ASSIGNMENT — Restate the entries word for word and skip every image.

RECORDS FOR THE EXERCISE —
- - -

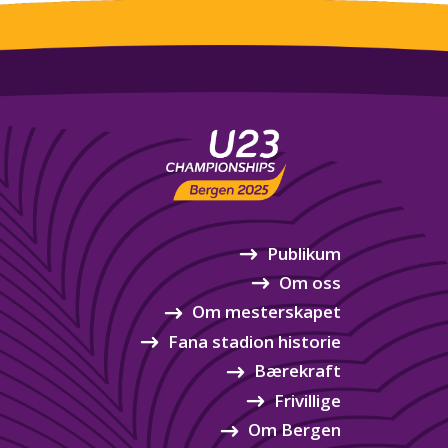
Publikum
Om oss
Om mesterskapet
Fana stadion historie
Bærekraft
Frivillige
Om Bergen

- - -

ANSWER BELOW —
Publikum
Om oss
Om mesterskapet
Fana stadion historie
Bærekraft
Frivillige
Om Bergen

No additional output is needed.